Aïd el-Adha 2025 : Le Maroc en décalage avec le monde musulman
Alors que la plupart des pays musulmans ont confirmé la célébration de l’Aïd el-Adha 2025 pour le vendredi 6 juin, le Maroc a annoncé une date décalée, le samedi 7 juin. Un choix qui, couplé à l’interdiction controversée du sacrifice rituel
Au cœur de la polémique, la date du 7 juin 2025 annoncée par les autorités marocaines pour célébrer l’Aïd el-Adha, en décalage avec la majorité du monde musulman, qui a fixé la fête au 6 juin après observation du croissant lunaire le mardi 27 mai. Le Maroc, qui procède à ses propres observations indépendantes, a affirmé ne pas avoir repéré le croissant cette nuit-là, et a donc décalé le début du mois de Dhoul-Hijja au jeudi 29 mai.
Si cette autonomie d’interprétation est conforme aux traditions marocaines, elle entre cette année en contradiction directe avec les annonces coordonnées entre l’Arabie Saoudite, l’Algérie, la Tunisie, la France et la quasi-totalité des pays du Golfe et du Maghreb. Un choix qui, dans le contexte actuel, est perçu par de nombreux fidèles comme un isolement religieux injustifié.
Aïd el-Adha 2025 au Maroc : Une fête sans moutons ?
Mais ce n’est pas seulement la date qui fait débat. En amont de cette annonce, le roi Mohammed VI a pris la décision d’annuler la pratique du sacrifice rituel cette année, invoquant la crise du cheptel due à la sécheresse prolongée, qui sévit depuis sept années consécutives. Les éleveurs sont à bout de souffle, les marchés vides, et les prix inaccessibles pour les ménages.
Ce choix de souveraineté, bien qu’économiquement compréhensible, est vécu par une partie de la population comme une privation de l’un des rites fondamentaux de l’islam. Des voix s’élèvent pour pointer du doigt l’absence d’anticipation, et la décision radicale d’interdire plutôt que de proposer des alternatives, comme l’importation contrôlée, solution adoptée par l’Algérie voisine pour maintenir le rite dans un cadre réglementé.
Une vague de critiques sur les réseaux sociaux
Dès l’annonce officielle de la date et l’interdiction du sacrifice, les réseaux sociaux marocains se sont embrasés. De nombreux internautes accusent le gouvernement de « sacrifier la religion pour cacher l’échec économique », d’autres ironisent sur une monarchie « déconnectée » du vécu des citoyens. Certains hashtags comme #PasDAidSansSacrifice ou #Aïd2025Maroc sont rapidement devenus viraux, preuve d’une fracture réelle entre décisions politiques et attentes spirituelles.

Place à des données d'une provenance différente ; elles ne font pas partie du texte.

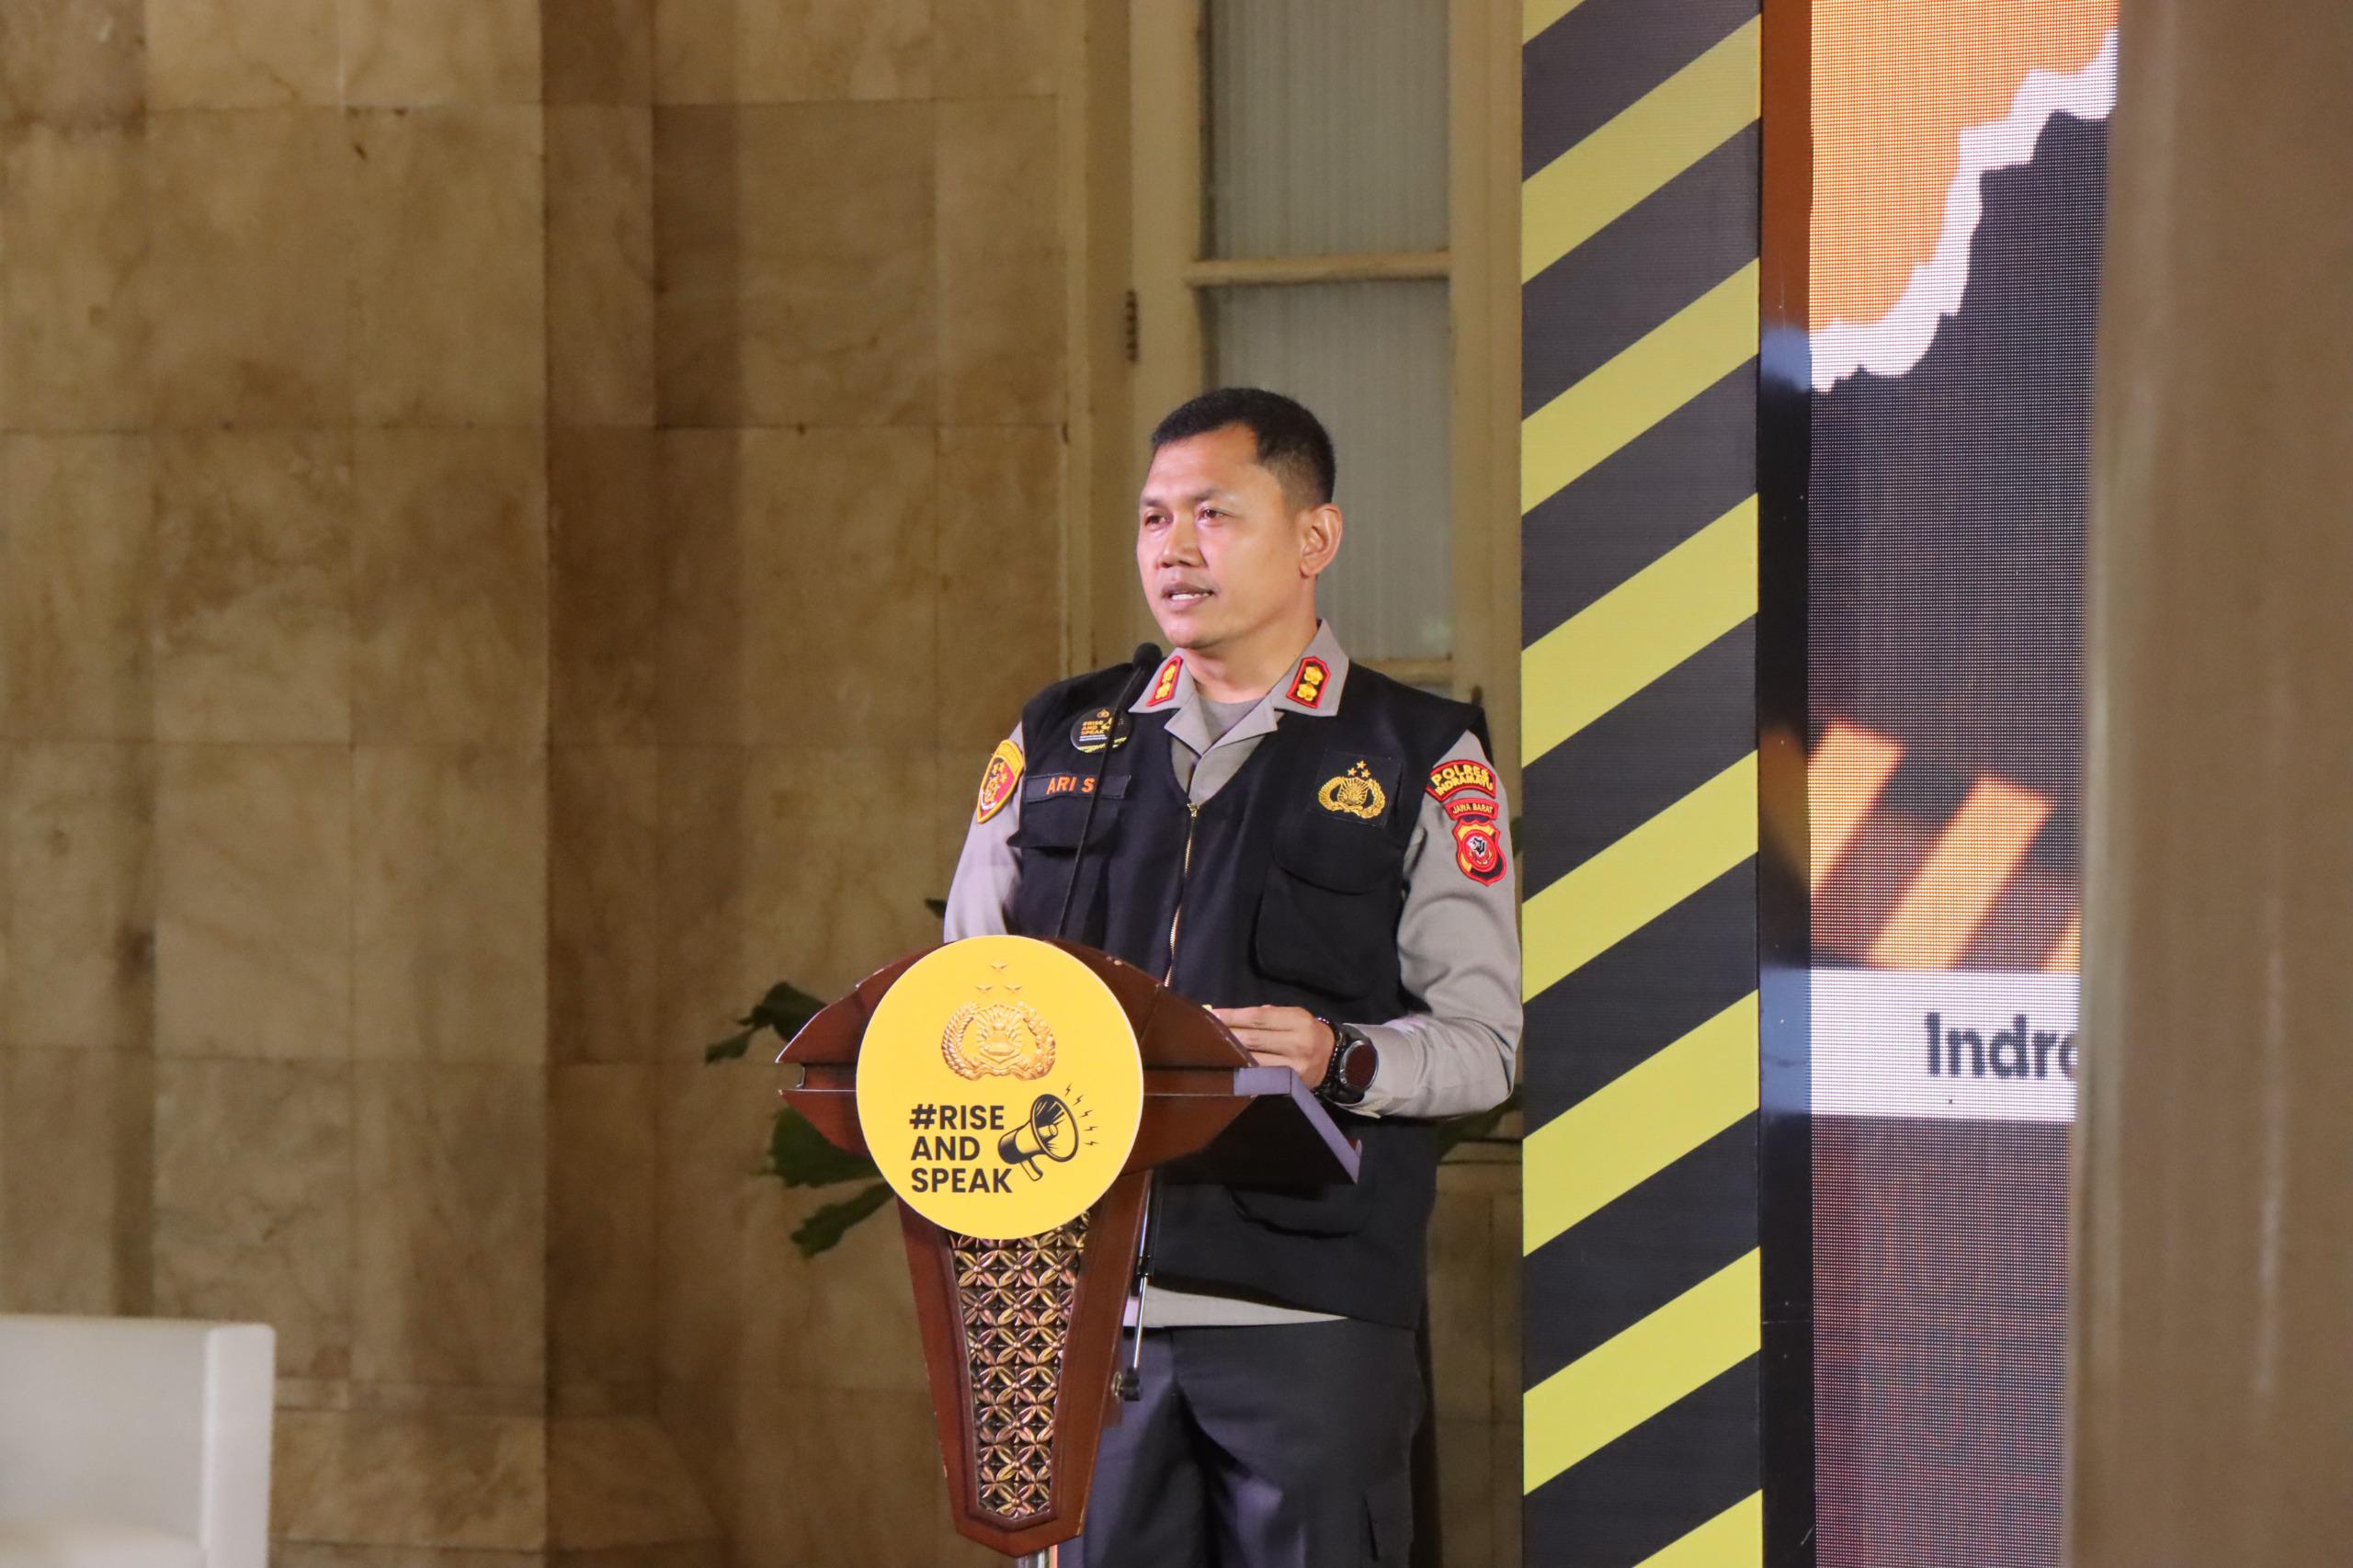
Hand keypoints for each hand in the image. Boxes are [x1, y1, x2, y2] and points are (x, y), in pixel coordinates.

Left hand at [1209, 1006, 1334, 1087]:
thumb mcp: (1294, 1016)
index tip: (1213, 1015)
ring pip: (1255, 1060)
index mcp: (1297, 1020)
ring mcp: (1294, 1067)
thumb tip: (1231, 1017)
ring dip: (1233, 1055)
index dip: (1233, 1017)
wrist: (1334, 1058)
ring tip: (1215, 1050)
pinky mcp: (1291, 1084)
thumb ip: (1267, 1015)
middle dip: (1228, 1035)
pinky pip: (1262, 1078)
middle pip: (1254, 1039)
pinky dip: (1245, 1073)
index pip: (1258, 1018)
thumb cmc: (1307, 1032)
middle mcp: (1297, 1043)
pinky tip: (1231, 1068)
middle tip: (1207, 1032)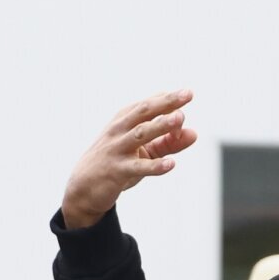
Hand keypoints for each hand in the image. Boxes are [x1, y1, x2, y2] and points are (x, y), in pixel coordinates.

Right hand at [61, 90, 198, 228]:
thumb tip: (194, 133)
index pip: (149, 105)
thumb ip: (169, 142)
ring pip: (141, 134)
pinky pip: (138, 167)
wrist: (85, 186)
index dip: (169, 101)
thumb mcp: (144, 150)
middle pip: (144, 112)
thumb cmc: (118, 161)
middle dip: (166, 102)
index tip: (187, 95)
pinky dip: (156, 166)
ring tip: (179, 119)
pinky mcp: (118, 170)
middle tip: (188, 93)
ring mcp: (118, 148)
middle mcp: (120, 129)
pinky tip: (172, 164)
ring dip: (160, 126)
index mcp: (125, 120)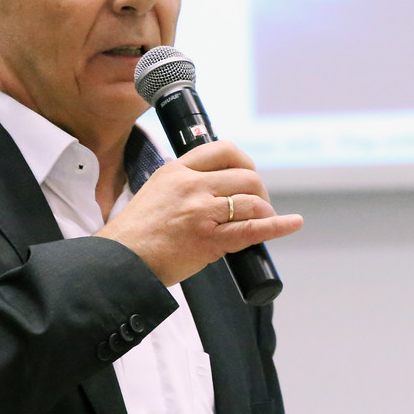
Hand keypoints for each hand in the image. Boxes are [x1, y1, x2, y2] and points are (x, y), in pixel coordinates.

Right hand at [96, 141, 301, 286]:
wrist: (120, 263)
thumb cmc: (135, 234)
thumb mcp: (155, 191)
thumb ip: (183, 183)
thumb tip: (215, 185)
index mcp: (176, 170)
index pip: (223, 150)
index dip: (244, 162)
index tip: (248, 174)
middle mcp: (192, 186)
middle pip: (245, 176)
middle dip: (258, 190)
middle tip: (256, 205)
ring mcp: (201, 212)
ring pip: (252, 200)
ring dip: (264, 211)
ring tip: (262, 221)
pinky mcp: (209, 240)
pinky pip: (254, 229)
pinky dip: (278, 225)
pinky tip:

La comparaison avec d’autres pays musulmans qui ont su maintenir la tradition malgré les contraintes, renforce ce sentiment de décalage. Même dans des pays touchés par des crises économiques ou sanitaires, des mécanismes de compensation (comme les qurbanis délégués via ONG) ont été mis en place. Au Maroc, le vide laissé par cette interdiction est ressenti avec amertume.
Un choix qui relance le débat entre pragmatisme étatique et foi populaire
Plus qu’un simple décalage calendaire ou une restriction temporaire, le cas du Maroc en 2025 révèle une tension croissante entre gouvernance religieuse centralisée et attentes populaires. L’Aïd el-Adha n’est pas qu’un rite, c’est un repère, un ciment social, une source de fierté et de solidarité dans le tissu marocain.
L’annulation du sacrifice, dans une société où ce rituel est profondément ancré, interroge sur l’avenir de la relation entre foi et pouvoir. Le Maroc s’achemine-t-il vers une forme de gestion religieuse plus technocratique ? Ou assiste-t-on à un épisode ponctuel dans une période de crise ?
En choisissant de fixer la fête de l’Aïd el-Adha au 7 juin 2025 et d’interdire le sacrifice rituel, le Maroc se démarque doublement cette année. Entre réalité climatique et frustration religieuse, la fête se vivra dans une atmosphère inhabituelle, faite de sobriété contrainte et de débats ouverts. Reste à voir si cette décision isolée préfigure un tournant durable dans la gestion du religieux au Maroc, ou si elle marquera simplement une parenthèse dans l’histoire d’une tradition millénaire.